--- WHAT TO DO ---
a: Using the StubHub article below, decide whether each statement agrees with it, and answer yes or no with the deciding words quoted from the article: (i) StubHub fixed the issue the day after the FTC sent its warning letter. (ii) On the third pricing display, StubHub showed a single total figure. (iii) The $10 million payment will go to the U.S. Treasury.
b: Write the next few paragraphs of the StubHub article below, picking up after its final sentence.

--- DOCUMENT TEXT ---

.....

StubHub Got Hit With a $10M Fine By The FTC for Hiding Fees
StubHub just paid $10 million for hiding fees from consumers. Here's what the FTC's landmark settlement means for marketers and pricing transparency.

Article written by
Austin Carroll

Hidden fees have always been a sore spot for consumers. But for StubHub, that frustration just turned into a $10 million lesson in price transparency.
Earlier this month, the Federal Trade Commission announced that StubHub, the country's largest ticket exchange and resale platform, will pay $10 million to settle charges that it violated the FTC Act and the agency's Rule on Unfair or Deceptive Fees by advertising ticket prices without clearly disclosing up-front how much consumers would actually pay, including all mandatory fees.
A Peak Sales Window, a New Rule, and a Very Costly Three Days
The violations centre on a three-day window in May 2025, right after the FTC's Fees Rule came into effect. On the first two pricing displays, StubHub's advertised prices in numerous instances did not include all mandatory fees and did not disclose the total price. On the third pricing display, StubHub listed multiple fees and charges but still did not disclose a single total figure.
The timing made it worse. The FTC claimed that StubHub opportunistically delayed full compliance with the rule to take advantage of the NFL posting its 2025 season schedule on May 14, 2025. According to the FTC, a StubHub memo described the NFL schedule release as a "99th percentile traffic event."
The FTC had even sent a warning letter before any of this escalated. The agency sent the letter on May 14, 2025, and the company fixed the issue the next day. By then, the damage was done.
The Price of Getting Caught
The proposed order requires StubHub to pay $10 million, which will be used to provide monetary relief to eligible consumers through a settlement and consumer redress distribution program. The order also prohibits StubHub from misrepresenting the total price of any good or service, any fee or charge including its nature, purpose, amount, or refundability, the final payment amount for any transaction, and any other material facts including those related to refunds or cancellations.
In short, the company has to show people what they're actually paying before they pay it.
This Is Not Just a Ticketing Problem
This case is not just about concert tickets. It's a signal to any brand or marketer involved in pricing, promotions, or e-commerce. The FTC's Fees Rule makes one thing clear: showing a low number to attract a click and revealing the true cost at checkout is no longer acceptable practice.

.....

--- ENTRIES SUPPLIED ---
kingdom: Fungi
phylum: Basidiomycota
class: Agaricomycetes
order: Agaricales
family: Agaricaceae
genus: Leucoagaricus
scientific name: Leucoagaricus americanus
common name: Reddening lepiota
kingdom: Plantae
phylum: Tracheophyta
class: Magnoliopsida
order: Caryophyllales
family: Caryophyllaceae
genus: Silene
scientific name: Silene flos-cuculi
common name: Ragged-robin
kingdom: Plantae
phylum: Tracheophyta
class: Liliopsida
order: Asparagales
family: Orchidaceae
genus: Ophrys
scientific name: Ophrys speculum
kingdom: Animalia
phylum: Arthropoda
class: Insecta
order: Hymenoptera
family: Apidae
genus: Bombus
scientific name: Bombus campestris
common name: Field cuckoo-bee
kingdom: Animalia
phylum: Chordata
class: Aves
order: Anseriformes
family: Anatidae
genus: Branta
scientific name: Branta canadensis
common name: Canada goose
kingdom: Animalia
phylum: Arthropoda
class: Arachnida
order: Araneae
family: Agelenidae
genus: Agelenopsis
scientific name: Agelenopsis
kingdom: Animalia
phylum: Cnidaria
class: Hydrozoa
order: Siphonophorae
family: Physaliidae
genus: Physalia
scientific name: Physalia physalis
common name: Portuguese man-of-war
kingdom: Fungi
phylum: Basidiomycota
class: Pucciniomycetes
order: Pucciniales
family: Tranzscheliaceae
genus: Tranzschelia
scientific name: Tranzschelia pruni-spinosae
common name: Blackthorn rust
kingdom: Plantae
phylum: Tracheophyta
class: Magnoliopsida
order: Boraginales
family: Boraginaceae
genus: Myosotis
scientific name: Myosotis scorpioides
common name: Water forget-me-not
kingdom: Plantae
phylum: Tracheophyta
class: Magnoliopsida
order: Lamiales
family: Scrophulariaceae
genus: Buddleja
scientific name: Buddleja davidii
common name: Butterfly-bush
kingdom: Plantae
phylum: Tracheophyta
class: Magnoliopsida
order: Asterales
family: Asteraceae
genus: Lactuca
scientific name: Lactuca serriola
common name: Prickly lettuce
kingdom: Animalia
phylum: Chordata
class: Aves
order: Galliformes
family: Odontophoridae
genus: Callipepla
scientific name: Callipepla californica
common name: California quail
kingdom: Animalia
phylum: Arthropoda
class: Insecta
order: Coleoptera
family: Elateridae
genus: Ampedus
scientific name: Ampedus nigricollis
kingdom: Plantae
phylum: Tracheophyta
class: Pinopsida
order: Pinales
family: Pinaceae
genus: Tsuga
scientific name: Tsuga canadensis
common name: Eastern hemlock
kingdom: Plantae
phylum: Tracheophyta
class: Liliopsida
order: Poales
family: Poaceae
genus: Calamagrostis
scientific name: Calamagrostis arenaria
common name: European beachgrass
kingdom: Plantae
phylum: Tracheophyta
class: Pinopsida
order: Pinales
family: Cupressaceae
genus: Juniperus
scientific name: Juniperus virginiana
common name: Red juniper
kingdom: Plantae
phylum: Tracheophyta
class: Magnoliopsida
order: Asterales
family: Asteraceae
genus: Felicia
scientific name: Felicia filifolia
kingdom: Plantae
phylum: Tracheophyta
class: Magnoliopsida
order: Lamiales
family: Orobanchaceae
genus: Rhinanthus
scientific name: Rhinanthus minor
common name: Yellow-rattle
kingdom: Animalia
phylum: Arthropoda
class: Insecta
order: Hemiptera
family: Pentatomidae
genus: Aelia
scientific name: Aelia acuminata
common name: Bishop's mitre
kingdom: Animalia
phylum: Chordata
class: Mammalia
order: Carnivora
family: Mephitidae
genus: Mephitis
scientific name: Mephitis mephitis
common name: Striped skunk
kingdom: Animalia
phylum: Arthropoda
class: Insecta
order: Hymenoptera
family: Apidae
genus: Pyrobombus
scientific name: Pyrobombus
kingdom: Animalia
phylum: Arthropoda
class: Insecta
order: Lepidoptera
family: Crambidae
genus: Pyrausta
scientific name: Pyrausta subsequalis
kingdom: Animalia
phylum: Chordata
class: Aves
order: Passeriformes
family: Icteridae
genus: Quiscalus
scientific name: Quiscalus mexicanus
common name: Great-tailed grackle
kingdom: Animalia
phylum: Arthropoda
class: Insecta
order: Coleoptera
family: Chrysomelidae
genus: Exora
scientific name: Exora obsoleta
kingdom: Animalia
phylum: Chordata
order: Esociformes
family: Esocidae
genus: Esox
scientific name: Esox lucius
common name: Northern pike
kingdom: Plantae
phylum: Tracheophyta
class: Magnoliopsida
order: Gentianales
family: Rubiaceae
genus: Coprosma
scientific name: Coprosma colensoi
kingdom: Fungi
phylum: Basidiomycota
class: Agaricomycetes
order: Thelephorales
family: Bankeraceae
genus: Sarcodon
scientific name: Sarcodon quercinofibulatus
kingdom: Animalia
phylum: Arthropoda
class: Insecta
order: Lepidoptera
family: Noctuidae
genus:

.....

--- ACTIVITY ANSWERS ---
a:
(i) Yes: "The agency sent the letter on May 14, 2025, and the company fixed the issue the next day."
(ii) No: "StubHub listed multiple fees and charges but still did not disclose a single total figure."
(iii) No: "which will be used to provide monetary relief to eligible consumers through a settlement and consumer redress distribution program."

b:
Here's what the StubHub case illustrates for marketers:
Disclosed-at-checkout pricing is not compliant pricing. The total price needs to be visible from the first moment a consumer sees it, not buried behind three screens.
High-traffic moments do not grant exceptions. StubHub's internal documents reportedly showed they were aware of the rule and strategically timed their partial compliance around a peak sales period. That is exactly the kind of reasoning that draws regulatory attention.
A warning letter is not a pass. Receiving a letter and fixing the issue the next day did not prevent a $10 million settlement. Compliance has to be proactive, not reactive.
Consumers remember. Even after StubHub fixed the display issue, the reputational and financial cost was already in motion.
Regulators Are Watching the Whole Funnel Now
The case is likely to draw close attention across industries because it underscores how regulators now appear prepared to enforce all-in pricing requirements broadly, not just against the most obvious players in a market.
And the enforcement climate is only getting sharper. The FTC has increased its enforcement efforts following a Trump administration executive order on ticketing, which directs the agency to ensure price transparency at all stages of the ticket purchase process, including the secondary ticketing market.
If your pricing strategy depends on showing a lower number early in the funnel and revealing fees later, it is worth having a serious conversation with your legal and compliance teams now. Regulators are paying attention, and the StubHub case makes it clear that being the biggest player in your space offers no protection.
Transparency is not just good ethics. Increasingly, it is the law.